Stored records:
##############################
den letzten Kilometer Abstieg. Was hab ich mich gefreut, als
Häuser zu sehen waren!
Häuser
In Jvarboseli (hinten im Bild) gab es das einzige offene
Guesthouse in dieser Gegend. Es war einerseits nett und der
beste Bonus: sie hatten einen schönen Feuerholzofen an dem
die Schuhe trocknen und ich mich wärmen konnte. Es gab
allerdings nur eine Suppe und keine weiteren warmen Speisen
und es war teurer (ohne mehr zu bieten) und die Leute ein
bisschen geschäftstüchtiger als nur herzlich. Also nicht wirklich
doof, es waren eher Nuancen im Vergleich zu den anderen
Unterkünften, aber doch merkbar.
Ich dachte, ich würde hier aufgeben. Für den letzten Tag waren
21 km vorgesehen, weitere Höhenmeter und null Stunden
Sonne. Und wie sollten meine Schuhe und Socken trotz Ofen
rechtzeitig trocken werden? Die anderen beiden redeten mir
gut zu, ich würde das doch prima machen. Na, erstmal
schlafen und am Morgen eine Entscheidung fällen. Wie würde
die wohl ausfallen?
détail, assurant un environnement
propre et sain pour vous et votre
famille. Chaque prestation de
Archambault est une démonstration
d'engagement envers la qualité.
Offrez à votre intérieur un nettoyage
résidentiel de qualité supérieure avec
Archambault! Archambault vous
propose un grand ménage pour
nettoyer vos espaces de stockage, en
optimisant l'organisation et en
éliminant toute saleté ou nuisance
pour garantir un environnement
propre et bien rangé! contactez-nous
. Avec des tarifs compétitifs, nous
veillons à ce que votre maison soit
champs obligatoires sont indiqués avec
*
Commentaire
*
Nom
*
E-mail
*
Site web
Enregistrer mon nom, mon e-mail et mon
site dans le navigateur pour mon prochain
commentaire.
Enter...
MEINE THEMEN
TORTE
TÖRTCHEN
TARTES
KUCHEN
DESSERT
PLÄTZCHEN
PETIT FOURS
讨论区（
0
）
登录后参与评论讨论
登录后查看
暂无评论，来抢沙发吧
##############################
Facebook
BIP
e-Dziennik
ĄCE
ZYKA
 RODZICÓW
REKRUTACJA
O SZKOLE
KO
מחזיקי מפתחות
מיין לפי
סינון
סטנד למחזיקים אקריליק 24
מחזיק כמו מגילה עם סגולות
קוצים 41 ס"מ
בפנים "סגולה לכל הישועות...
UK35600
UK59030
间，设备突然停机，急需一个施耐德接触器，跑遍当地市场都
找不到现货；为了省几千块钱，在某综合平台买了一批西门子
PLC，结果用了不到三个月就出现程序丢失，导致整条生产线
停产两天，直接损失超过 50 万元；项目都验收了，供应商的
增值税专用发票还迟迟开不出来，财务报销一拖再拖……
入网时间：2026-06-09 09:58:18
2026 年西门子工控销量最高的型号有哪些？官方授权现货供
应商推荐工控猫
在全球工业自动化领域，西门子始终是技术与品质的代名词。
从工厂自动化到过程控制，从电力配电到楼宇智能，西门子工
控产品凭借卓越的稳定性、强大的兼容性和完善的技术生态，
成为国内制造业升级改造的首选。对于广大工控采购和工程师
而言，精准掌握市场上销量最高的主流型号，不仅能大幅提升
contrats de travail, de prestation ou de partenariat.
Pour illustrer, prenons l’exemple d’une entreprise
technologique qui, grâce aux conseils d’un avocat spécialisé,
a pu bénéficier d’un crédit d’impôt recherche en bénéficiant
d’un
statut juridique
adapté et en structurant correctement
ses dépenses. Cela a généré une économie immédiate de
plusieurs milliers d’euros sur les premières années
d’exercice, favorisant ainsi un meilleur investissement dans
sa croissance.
##############################
Task requirements: Report how many lines in the stored records contain the string "letzten", matching case exactly. Give only the number.

Solution to this exercise: 2